Stunned and not knowing what else to do or where to go, Simna allowed himself to be led by hand and arm up the steps of the
porch and into the house. In a back room an astoundingly handsome woman stood before a stone counter, using knives of differing
size and heft to slice and
butcher what remained of a human hindquarter. When Simna made gagging sounds, she turned. A conflagration of a smile spread
across her face, making her appear more beautiful than ever and somewhat minimizing the effect of the bloodstains that spotted
her apron and overblouse. The ensuing kiss she bestowed upon him almost, but not quite, allowed him to overlook the import
of the three harrowing words she spoke to him.

“Welcome home—husband.”

Simna ibn Sind woke up screaming.

The sounds of his yelling and thrashing about startled his companions to wakefulness. This included Hunkapa Aub, who, having
never been relieved of his watch, had fallen asleep where he sat. Around the dying embers of the campfire the forest was silent,
and night still held sway over the world.

Ehomba rushed to his friend’s side. “Simna, what is wrong? Is there anything I can do?” Nearby, Hunkapa Aub was still trying
to shake the sleep webs from his brain while the black litah looked on unblinkingly.

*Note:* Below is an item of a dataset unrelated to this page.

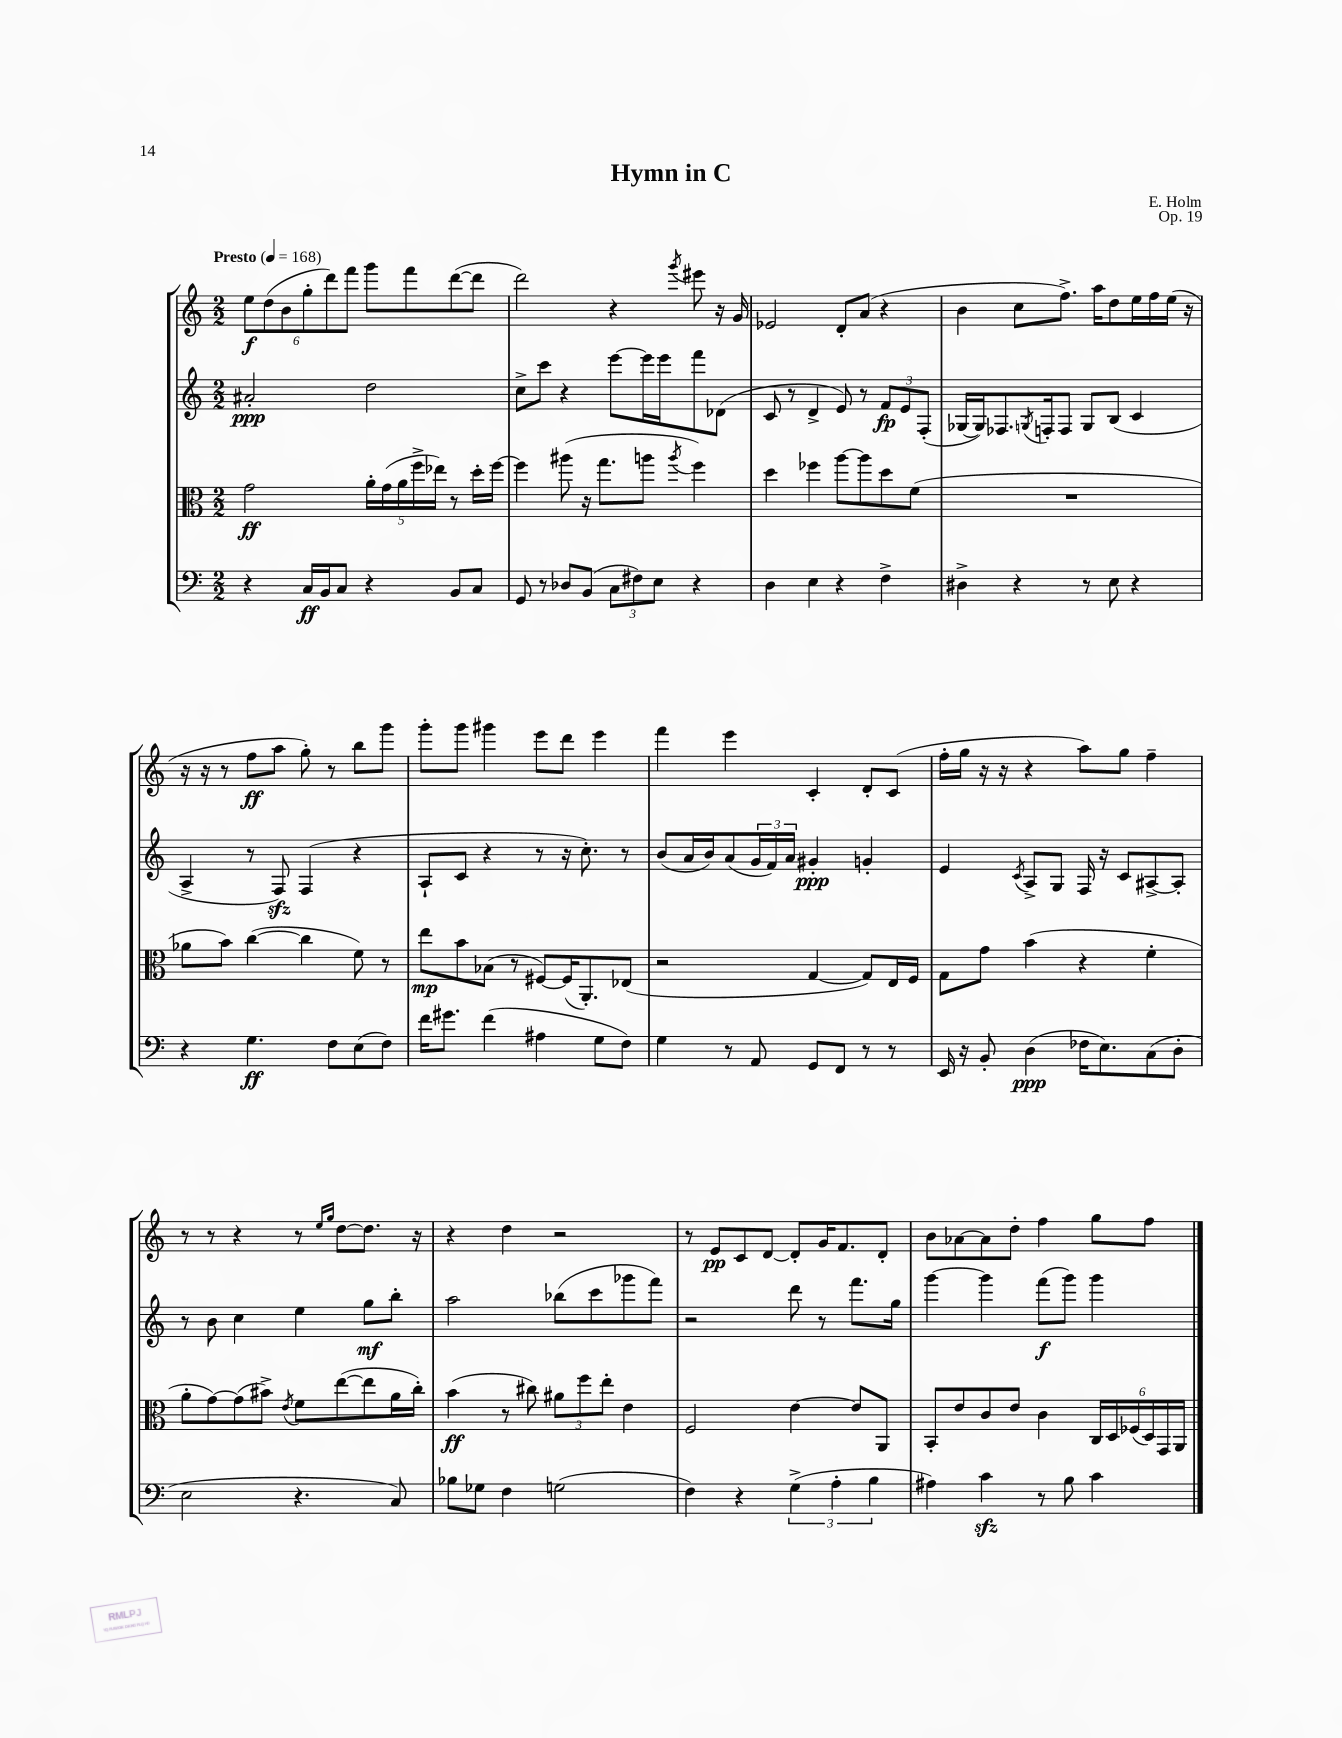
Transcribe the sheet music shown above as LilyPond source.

“Anything you can… ?” The swordsman looked up at his rangy companion. “Yes, by Guquaquo. If you ever hear me making noises
like that in my sleep ever again, wake me instantly.” Putting both hands to his head, he stared blankly at the corpse of the
campfire. “Hoy, what a nightmare! I—I was domesticated!”

His expression twisting, Ehomba stood up and stepped back. “Is that all?”

Simna fixed the herdsman with a look of utmost seriousness. “Bruther, every man has his own fears. I do not mock yours. Grant
me the same courtesy.”

Ehomba nodded soberly. “You are right, my friend. I
apologize.” His expression tightened slightly. “I am curious, for I also had a most peculiar dream. I had four legs and the
keenest imaginable senses, and was hunting.”

“And I,” Ahlitah put in with a reverberating growl, “walked on two legs like humans, and visited a place where intercourse
was expected to be paid for with human money.”

It was left, unsurprisingly, for Ehomba to sort out what must have taken place.

“I do not know what happened, or how, but it seems that some unknown mechanism has caused our dreams to slip from one individual
to the next.” He nodded at the swordsman. “You got my dream, Simna.” His gaze shifted to the intent big cat. “I dreamed Ahlitah’s
dream. And he must have suffered through yours.”